Steffen Jung Bio 2024

Born in Homburg/ Saar, Germany, Steffen Jung began his undergraduate studies at the University of Bonn, and then moved to Cologne, where he performed his Ph.D. under the guidance of Andreas Radbruch in the Institute of Genetics headed by Klaus Rajewsky. Specifically, he used the then newly introduced gene targeting technology to define cis-acting control elements driving non-coding ‘sterile’ transcripts in immunoglobulin class switch recombination. In 1993, Steffen moved for post-doctoral training to Israel and joined the laboratory of Yinon Ben-Neriah at the Lautenberg Center (Hebrew University, Jerusalem) studying transcription factors and kinases in T cell signaling. In 1997, Steffen went to New York for a post-doc with Dan Littman at the Skirball Institute for Molecular Pathogenesis, NYU Medical Center. His studies there focused on the chemokine receptor CX3CR1 and its membrane-tethered ligand CX3CL1. Specifically, he generated CX3CR1gfp reporter mice that have become widely used to study murine monocyte subsets and brain macrophages. Furthermore, he developed in collaboration with Richard Lang a novel diphtheria toxin receptor (DTR)-based cell ablation strategy and mouse model that allowed the study of dendritic cells (DC) in their in vivo context (CD11c-DTR mice).

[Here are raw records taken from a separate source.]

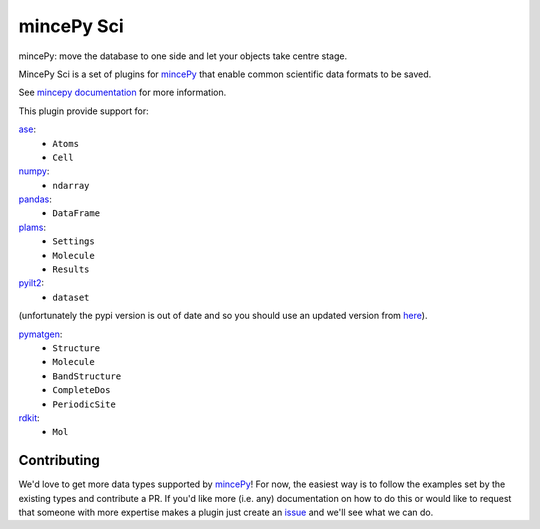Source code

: .. _mincePy: https://github.com/muhrin/mincepy
.. _mincepy documentation: https://mincepy.readthedocs.org/
.. _issue: https://github.com/muhrin/mincepy_sci/issues

.. _ase: https://wiki.fysik.dtu.dk/ase/
.. _numpy: https://numpy.org/
.. _pandas: https://pandas.pydata.org/
.. _plams: https://www.scm.com/doc/plams/index.html
.. _pyilt2: http://wgserve.de/pyilt2/
.. _pymatgen: https://pymatgen.org/
.. _rdkit: https://www.rdkit.org/


mincePy Sci
===========

.. image:: https://codecov.io/gh/muhrin/mincepy_sci/branch/develop/graph/badge.svg
    :target: https://codecov.io/gh/muhrin/mincepy_sci
    :alt: Coverage

.. image:: https://travis-ci.com/muhrin/mincepy_sci.svg?branch=master
    :target: https://travis-ci.com/github/muhrin/mincepy_sci
    :alt: Travis CI

.. image:: https://img.shields.io/pypi/v/mincepy-sci.svg
    :target: https://pypi.python.org/pypi/mincepy_sci/
    :alt: Latest Version

.. image:: https://img.shields.io/pypi/pyversions/mincepy-sci.svg
    :target: https://pypi.python.org/pypi/mincepy_sci/

.. image:: https://img.shields.io/pypi/l/mincepy-sci.svg
    :target: https://pypi.python.org/pypi/mincepy_sci/


mincePy: move the database to one side and let your objects take centre stage.

MincePy Sci is a set of plugins for `mincePy`_ that enable common scientific data formats to be saved.

See `mincepy documentation`_ for more information.

This plugin provide support for:

`ase`_:
    * ``Atoms``
    * ``Cell``

`numpy`_:
    * ``ndarray``


`pandas`_:
    * ``DataFrame``


`plams`_:
    * ``Settings``
    * ``Molecule``
    * ``Results``


`pyilt2`_:
    * ``dataset``

(unfortunately the pypi version is out of date and so you should use an updated version from `here <https://github.com/muhrin/pyilt2>`_).

`pymatgen`_:
    * ``Structure``
    * ``Molecule``
    * ``BandStructure``
    * ``CompleteDos``
    * ``PeriodicSite``


`rdkit`_:
    * ``Mol``

Contributing
------------

We'd love to get more data types supported by `mincePy`_!
For now, the easiest way is to follow the examples set by the existing types and contribute a PR.
If you'd like more (i.e. any) documentation on how to do this or would like to request that someone with more expertise makes a plugin just create an `issue`_ and we'll see what we can do.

In 2002, Steffen returned to Israel and joined the faculty of the Weizmann Institute, where he received tenure in 2009 and full professorship in 2015. Current work of the Jung lab, located in the Department of Immunology and Regenerative Biology, aims at elucidating in vivo aspects of mononuclear phagocytes, including development and differential functions of monocytes and macrophages. Specifically, the team applies intra-vital imaging, conditional cell and gene ablation, combined with advanced genomic analyses to investigate the biology of these cells in physiological health and disease context. Recent focus is given to the study of blood monocyte subsets, monocyte-derived intestinal and pulmonary macrophages, as well as brain macrophages, including microglia and CNS-border associated macrophages.